MSNBC: GAZA CITY, Gaza Strip - Israeli warplanes retaliating for rocket fire from the Gaza Strip pounded dozens of security compounds across the Hamas-ruled territory in unprecedented waves of airstrikes Saturday, killing more than 200 people and wounding nearly 400 in the single bloodiest day of fighting in years.

Most of those killed were security men, but an unknown number of civilians were also among the dead. Hamas said all of its security installations were hit, threatened to resume suicide attacks, and sent at least 70 rockets and mortar shells crashing into Israeli border communities, according to the Israeli military. One Israeli was killed and at least six people were hurt.
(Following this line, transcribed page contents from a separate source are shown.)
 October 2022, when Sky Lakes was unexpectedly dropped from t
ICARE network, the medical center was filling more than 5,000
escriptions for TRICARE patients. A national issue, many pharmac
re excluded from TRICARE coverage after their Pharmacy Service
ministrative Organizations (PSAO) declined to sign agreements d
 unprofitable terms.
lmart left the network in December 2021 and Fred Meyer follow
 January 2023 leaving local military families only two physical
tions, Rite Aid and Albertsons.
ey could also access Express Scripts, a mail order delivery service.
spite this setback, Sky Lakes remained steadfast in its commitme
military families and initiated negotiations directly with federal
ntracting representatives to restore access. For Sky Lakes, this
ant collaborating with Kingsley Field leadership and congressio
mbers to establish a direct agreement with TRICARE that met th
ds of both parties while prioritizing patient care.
U.S. Secretary of State Condoleezza Rice on Saturday blamed Hamas for breaking a cease-fire with Israel.

"The United States strongly condemns the repeated rocket and mortar attacks against Israel and holds Hamas responsible for breaking the cease-fire and for the renewal of violence in Gaza," Rice said in a statement.

"The cease-fire should be restored immediately," she said.
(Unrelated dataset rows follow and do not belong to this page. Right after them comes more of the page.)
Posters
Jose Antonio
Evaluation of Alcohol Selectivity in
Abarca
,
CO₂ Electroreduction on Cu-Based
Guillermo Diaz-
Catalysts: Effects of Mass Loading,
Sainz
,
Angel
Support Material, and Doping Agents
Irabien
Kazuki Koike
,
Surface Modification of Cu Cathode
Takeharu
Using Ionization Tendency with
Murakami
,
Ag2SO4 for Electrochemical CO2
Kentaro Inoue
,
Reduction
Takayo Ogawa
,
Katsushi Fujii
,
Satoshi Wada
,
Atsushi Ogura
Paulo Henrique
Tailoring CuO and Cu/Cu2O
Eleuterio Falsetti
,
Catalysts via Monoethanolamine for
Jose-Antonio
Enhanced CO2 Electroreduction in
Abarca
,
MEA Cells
"The United States calls on all concerned to address the urgent humanitarian needs of the innocent people of Gaza."

The assault on Gaza could harm stalled talks over Palestinian statehood.

I'm so tired of the Middle East. I sure hope Hillary can play a big part in creating some form of long-lasting peace there. If not peace, tolerance. Hillary seems like the right person to dig in there.
CBS: As the events unfold on the Gaza Strip, with Israeli planes attacking Hamas-controlled security compounds and Hamas vowing revenge, vacationing President-elect Barack Obama is keeping his own counsel.
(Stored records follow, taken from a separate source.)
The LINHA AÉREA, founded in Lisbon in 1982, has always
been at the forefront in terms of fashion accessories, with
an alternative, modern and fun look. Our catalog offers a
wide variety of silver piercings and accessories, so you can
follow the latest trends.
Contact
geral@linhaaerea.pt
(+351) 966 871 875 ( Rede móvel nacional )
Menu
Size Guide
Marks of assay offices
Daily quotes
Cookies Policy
“President-elect Obama is closely monitoring global events, including the situation in Gaza, but there is one president at a time," said Brooke Anderson, Mr. Obama’s chief national security spokesperson. Obama will be receiving an intelligence briefing today and the White House will stay in touch with the transition team, according to White House spokesman Gordon Johndroe.

In July 2008 Obama gave an indication of his views on the Israel-Palestine conflict.

Obama views Hamas as a terrorist organization and as far as I know, he hasn't made clear how he might approach the Mid-East, other than tackling the problem as a regional issue, bringing all the neighboring players and other stakeholders to the table.
Contrary to what the right wingers have said, Obama doesn't consider Hamas a state and therefore, wouldn't meet with them as he would meet with Iran's leaders. Obama condemned Jimmy Carter's meeting with Hamas.
Obama was a co-sponsor of the Palestinian Anti-Terrorism Act of 2006,
That's all I know.
Read what Obama wrote about his foreign policy:
or more than three decades, Israelis, Palestinians, Arab leaders, and the rest of the world have looked to America to lead the effort to build the road to a lasting peace. In recent years, they have all too often looked in vain. Our starting point must always be a clear and strong commitment to the security of Israel, our strongest ally in the region and its only established democracy. That commitment is all the more important as we contend with growing threats in the region -- a strengthened Iran, a chaotic Iraq, the resurgence of al Qaeda, the reinvigoration of Hamas and Hezbollah. Now more than ever, we must strive to secure a lasting settlement of the conflict with two states living side by side in peace and security. To do so, we must help the Israelis identify and strengthen those partners who are truly committed to peace, while isolating those who seek conflict and instability. Sustained American leadership for peace and security will require patient effort and the personal commitment of the president of the United States. That is a commitment I will make.

Throughout the Middle East, we must harness American power to reinvigorate American diplomacy. Tough-minded diplomacy, backed by the whole range of instruments of American power -- political, economic, and military -- could bring success even when dealing with long-standing adversaries such as Iran and Syria. Our policy of issuing threats and relying on intermediaries to curb Iran's nuclear program, sponsorship of terrorism, and regional aggression is failing. Although we must not rule out using military force, we should not hesitate to talk directly to Iran. Our diplomacy should aim to raise the cost for Iran of continuing its nuclear program by applying tougher sanctions and increasing pressure from its key trading partners. The world must work to stop Iran's uranium-enrichment program and prevent Iran from acquiring nuclear weapons. It is far too dangerous to have nuclear weapons in the hands of a radical theocracy. At the same time, we must show Iran -- and especially the Iranian people -- what could be gained from fundamental change: economic engagement, security assurances, and diplomatic relations. Diplomacy combined with pressure could also reorient Syria away from its radical agenda to a more moderate stance -- which could, in turn, help stabilize Iraq, isolate Iran, free Lebanon from Damascus' grip, and better secure Israel.